I also agree that the Coastie on the recording was talking very fast - if I were trying to plug a hole in my sinking boat, I'm not sure I would have understood his questions or instructions - at least, not enough to calm me down. The whole purpose of speaking in a metered calm tone in these situations is to help the hyper-alert person facing an emergency to calm down and understand/receive instructions on what to do.
Considering that his passenger had donned a PFD and swam for shore, either the situation aboard was dire indeed, or the atmosphere aboard was in a high-state of panic.
Incidentally, if you are close enough to shore for your passenger to reasonably "make a swim for it", aren't you close enough that you should be able to run the boat aground and save it from sinking?
posted 01-14-2008 04:56 AM ET (US)
I downloaded the [audio recording of the MAYDAY call],whatever that is worth. I monitor 13/16 daily via external speaker upgrades. [Because of the combination of] of speaker, good antenna, [good] vhf unit, many years of listening, [and many years of] assisting others trouble shoot, I can tell if another transmission is distant, low battery, bad antenna, bad or cheap microphone, etc. I would not classify this as a bad recording of the MAYDAY call because the USCG is pretty clear. On a scale of 1-10, I would give the [recording] itself a 6 rating.
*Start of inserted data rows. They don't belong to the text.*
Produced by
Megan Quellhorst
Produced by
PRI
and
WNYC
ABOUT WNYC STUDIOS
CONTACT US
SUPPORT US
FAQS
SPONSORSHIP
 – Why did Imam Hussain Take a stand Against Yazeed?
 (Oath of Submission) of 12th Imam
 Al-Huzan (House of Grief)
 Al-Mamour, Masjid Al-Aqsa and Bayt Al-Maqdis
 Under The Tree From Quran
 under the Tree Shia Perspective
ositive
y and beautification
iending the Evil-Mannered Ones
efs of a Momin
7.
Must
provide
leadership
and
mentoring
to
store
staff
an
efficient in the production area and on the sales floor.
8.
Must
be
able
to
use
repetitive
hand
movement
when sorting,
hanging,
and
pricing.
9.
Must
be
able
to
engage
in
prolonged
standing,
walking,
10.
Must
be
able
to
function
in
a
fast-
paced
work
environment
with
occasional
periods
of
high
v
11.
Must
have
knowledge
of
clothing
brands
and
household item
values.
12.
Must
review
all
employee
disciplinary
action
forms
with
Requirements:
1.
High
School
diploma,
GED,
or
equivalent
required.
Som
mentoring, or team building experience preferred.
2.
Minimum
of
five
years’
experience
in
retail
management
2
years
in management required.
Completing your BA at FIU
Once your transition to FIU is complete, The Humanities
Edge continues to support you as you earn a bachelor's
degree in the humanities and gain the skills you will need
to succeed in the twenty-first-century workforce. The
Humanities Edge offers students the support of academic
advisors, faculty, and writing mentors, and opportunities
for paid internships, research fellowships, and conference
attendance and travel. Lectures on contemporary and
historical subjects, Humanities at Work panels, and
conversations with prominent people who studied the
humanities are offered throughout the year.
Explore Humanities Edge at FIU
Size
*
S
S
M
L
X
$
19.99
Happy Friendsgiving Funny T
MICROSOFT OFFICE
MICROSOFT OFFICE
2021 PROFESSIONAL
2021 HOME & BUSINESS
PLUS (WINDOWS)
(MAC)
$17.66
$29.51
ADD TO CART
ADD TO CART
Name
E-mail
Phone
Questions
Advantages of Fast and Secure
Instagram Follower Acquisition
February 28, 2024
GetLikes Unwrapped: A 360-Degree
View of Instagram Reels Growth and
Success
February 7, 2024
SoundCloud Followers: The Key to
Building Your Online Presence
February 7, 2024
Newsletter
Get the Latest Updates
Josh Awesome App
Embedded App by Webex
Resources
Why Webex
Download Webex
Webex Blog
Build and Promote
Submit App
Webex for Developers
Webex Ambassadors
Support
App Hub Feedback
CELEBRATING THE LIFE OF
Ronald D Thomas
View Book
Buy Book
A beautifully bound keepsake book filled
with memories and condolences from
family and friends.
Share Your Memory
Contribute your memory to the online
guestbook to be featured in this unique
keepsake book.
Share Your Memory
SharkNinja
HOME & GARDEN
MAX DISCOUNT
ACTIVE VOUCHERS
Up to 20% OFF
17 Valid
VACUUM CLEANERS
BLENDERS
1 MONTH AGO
The distress radio is simply distant, bad mic or small antenna, or all of the above.
Sometimes I wonder who needs to be trained in emergency radio proceedures, Citizens or USCG? I suppose, just like 911, some operators are better than others.
DSCs are great. [RESCUE 21] is scheduled to be adapted to the NW area this summer.
posted 01-15-2008 03:20 PM ET (US)
Wikipedia had a link to a nice distress card procedure. I liked it so much I posted it next to the radio...
posted 01-15-2008 03:54 PM ET (US)
ICOM provide two stickers when you purchase a VHF. You can place these stickers around your vhf or if you prefer you can lamimate them for use as needed. My navy training included distress voice calls we memorized what was to transmitted and practiced it until it became second nature.
I also carry a white & black china marker (grease pencil) that are located by my radio in case I have to copy a position, call sign etc. You can write on your windshield or helm area. The grease comes right off.